90 % de guérison en cas de diagnostic précoce

 

Lorsqu’il est diagnostiqué suffisamment tôt, le cancer colorectal se soigne bien : le taux de guérison atteint 90 %. Comment expliquer, dès lors, que ce cancer soit l’un des plus fréquents (42 000 nouveaux cas chaque année) et, surtout, l’un des plus meurtriers ? Avec quelque 18 000 décès par an, il se situe juste derrière le cancer du poumon.

 

L’une des explications tient au fait que le cancer colorectal mobilise peu. Témoin, le faible retentissement du dépistage organisé et gratuit qui est proposé tous les deux ans aux personnes âgées de 50 à 74 ans. Le nouveau test, attendu pour le quatrième trimestre 2014, réussira-t-il à modifier la perception de ce dépistage auprès de la population ? C’est en tout cas l’espoir des gastro-entérologues et, au-delà, des autorités de santé qui ont décidé, dans le cadre troisième plan Cancer (2014-2019), de mettre précisément l’accent sur le renforcement du dépistage systématique.      

 

Dépistage, mode d’emploi

 

Si des progrès sont attendus avec le test immunologique, la marche à suivre demeure, elle, inchangée. « Dans les faits, l’arrivée de ce nouveau test ne va pas changer fondamentalement le déroulement du programme de dépistage », confirme Frédéric de Bels.

 

En pratique, dès 50 ans, les hommes et les femmes reçoivent un courrier à leur domicile les incitant à consulter leur médecin traitant. Celui-ci commence par évaluer le niveau de risque du patient et, en l’absence de facteur de risque particulier, lui remet le test après en avoir expliqué le mode d’emploi.

 

Dans près de 98 % des cas, le résultat est négatif. Et même si, dans 2 à 3 % des cas, un saignement est détecté, cela ne signifie pas forcément la présence d’un cancer. Une coloscopie est toutefois nécessaire.
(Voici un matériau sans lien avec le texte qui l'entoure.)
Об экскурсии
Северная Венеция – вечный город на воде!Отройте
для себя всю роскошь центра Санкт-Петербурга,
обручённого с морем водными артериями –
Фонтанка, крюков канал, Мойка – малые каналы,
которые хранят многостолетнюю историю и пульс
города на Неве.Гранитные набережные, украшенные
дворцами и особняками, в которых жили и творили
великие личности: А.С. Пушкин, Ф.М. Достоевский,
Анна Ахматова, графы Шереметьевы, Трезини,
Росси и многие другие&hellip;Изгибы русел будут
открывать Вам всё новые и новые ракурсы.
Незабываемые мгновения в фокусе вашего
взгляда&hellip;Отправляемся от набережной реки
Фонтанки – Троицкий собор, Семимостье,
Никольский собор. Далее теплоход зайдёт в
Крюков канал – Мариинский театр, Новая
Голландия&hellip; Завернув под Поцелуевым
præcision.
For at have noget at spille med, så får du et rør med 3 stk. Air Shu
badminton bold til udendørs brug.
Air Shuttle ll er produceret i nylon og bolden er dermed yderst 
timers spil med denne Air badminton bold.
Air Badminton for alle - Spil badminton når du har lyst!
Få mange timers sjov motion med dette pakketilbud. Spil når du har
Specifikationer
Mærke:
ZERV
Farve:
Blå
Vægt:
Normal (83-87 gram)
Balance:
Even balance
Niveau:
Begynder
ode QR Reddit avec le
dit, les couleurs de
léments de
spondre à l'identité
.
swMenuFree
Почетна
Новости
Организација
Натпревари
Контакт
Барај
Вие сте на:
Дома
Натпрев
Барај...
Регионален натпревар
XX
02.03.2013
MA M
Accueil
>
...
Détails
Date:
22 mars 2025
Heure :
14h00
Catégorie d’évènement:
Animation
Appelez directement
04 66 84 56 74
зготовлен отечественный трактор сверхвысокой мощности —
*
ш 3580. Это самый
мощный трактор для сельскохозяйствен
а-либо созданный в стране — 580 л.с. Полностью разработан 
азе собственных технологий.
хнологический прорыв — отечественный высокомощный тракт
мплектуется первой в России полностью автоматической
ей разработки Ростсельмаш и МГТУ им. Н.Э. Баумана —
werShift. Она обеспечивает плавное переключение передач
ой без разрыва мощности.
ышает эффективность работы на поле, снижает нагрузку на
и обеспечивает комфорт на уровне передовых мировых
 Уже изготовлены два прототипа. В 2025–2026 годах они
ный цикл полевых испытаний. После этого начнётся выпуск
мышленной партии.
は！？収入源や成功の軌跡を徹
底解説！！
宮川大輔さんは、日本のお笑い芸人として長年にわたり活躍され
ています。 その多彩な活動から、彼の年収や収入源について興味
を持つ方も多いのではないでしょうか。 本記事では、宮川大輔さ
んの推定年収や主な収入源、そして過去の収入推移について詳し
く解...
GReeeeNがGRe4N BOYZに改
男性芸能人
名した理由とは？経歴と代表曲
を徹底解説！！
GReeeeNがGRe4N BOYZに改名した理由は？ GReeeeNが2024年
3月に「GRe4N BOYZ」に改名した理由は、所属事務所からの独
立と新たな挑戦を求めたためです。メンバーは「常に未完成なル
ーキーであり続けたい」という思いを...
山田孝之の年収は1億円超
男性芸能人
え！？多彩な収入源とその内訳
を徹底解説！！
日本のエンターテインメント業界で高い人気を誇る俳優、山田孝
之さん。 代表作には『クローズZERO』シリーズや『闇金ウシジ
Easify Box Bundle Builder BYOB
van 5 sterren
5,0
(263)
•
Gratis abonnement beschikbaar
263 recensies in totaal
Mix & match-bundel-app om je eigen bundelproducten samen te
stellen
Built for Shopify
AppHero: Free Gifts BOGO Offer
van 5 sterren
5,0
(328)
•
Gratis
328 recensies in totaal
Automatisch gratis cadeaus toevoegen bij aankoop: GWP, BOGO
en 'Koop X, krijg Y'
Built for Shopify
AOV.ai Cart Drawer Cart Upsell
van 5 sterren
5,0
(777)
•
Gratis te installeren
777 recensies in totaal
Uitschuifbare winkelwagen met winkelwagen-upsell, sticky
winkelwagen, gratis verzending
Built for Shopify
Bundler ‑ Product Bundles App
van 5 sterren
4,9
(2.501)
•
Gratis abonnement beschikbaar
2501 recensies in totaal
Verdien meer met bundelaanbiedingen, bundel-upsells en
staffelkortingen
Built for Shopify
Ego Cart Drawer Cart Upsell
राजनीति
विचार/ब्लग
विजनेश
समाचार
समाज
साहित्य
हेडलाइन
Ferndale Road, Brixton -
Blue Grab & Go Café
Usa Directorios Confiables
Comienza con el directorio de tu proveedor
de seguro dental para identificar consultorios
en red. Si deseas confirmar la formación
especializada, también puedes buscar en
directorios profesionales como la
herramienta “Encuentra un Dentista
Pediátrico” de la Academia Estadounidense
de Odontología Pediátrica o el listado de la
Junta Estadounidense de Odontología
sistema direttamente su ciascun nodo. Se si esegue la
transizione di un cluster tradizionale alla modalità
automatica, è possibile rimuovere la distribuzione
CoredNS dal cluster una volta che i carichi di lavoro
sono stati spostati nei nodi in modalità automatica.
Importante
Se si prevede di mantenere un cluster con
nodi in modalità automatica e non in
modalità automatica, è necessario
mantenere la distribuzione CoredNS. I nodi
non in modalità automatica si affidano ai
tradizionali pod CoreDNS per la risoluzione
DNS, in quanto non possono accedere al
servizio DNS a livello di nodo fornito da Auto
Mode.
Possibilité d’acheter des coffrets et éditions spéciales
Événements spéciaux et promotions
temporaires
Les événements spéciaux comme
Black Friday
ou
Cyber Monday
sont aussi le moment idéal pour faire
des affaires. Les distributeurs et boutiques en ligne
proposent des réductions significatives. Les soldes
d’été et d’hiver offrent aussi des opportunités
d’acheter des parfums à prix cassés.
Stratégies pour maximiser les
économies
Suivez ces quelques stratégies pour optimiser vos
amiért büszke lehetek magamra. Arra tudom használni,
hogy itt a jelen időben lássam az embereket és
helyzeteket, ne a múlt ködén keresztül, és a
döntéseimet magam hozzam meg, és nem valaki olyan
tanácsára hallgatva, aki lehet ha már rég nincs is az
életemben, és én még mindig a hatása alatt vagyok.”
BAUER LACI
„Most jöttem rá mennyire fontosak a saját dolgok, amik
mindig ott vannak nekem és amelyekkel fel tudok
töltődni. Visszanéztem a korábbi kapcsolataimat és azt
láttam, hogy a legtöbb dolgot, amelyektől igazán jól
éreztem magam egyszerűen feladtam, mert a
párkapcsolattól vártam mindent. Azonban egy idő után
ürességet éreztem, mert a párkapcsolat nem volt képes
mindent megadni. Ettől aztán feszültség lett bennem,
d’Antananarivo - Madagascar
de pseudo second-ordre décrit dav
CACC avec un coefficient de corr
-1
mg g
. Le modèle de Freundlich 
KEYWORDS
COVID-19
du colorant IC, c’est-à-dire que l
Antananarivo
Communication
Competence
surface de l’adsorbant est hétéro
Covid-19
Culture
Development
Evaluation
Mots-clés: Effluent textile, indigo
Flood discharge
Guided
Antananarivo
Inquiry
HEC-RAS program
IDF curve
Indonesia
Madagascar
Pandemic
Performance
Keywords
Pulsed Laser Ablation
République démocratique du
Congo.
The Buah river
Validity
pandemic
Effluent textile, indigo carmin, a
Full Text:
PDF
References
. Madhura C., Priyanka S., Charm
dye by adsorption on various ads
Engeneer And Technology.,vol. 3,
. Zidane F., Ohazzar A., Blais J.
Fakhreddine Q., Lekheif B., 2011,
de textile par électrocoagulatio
Pratiqué sous anesthésie générale, cet examen permet de visualiser l’intérieur des intestins et d’enlever d’éventuels polypes avant qu’ils ne se transforment en tumeurs malignes.

 

Le dépistage doit être renouvelé tous les deux ans jusqu’à l’âge de 74 ans. « En effet, si un premier test est passé à côté d’un cancer à un stade très peu évolué (il arrive que certains cancers débutants ne saignent pas, ndlr), le test suivant pourra le détecter à un stade encore peu avancé et, donc, encore facile à soigner », indique Frédéric de Bels.

 

Entre deux tests, le patient est invité à rester vigilant : tout signe anormal (saignements dans les selles, amaigrissement inexpliqué, douleurs abdominales ou troubles du transit récents et persistants) doit amener à consulter pour en chercher la cause. Gageons que la prochaine mise à disposition du test immunologique permettra de lever le tabou qui entoure ce dépistage.   

 

Sophie Pensa (Tribune Santé)

En savoir plus : www.e-cancer.fr/


La prévention passe aussi par l’hygiène de vie

 

Une bonne hygiène de vie limite les risques de développer un cancer colorectal. Voici les principales recommandations :

  • Ne pas fumer.
  • Pratiquer une activité physique quotidienne (au minimum trente minutes de marche par jour).
  • Limiter sa consommation d’alcool (ne pas dépasser 2 à 3 verres par jour pour les hommes et 1 à 2 verres pour les femmes).
  • Consommer beaucoup d’aliments riches en fibres (céréales et légumineuses, fruits et légumes).
  • Limiter sa consommation de viande rouge et de charcuteries à environ 300 g par semaine.
  • Diversifier ses sources de protéines (viandes blanches, œuf, poisson, protéines végétales).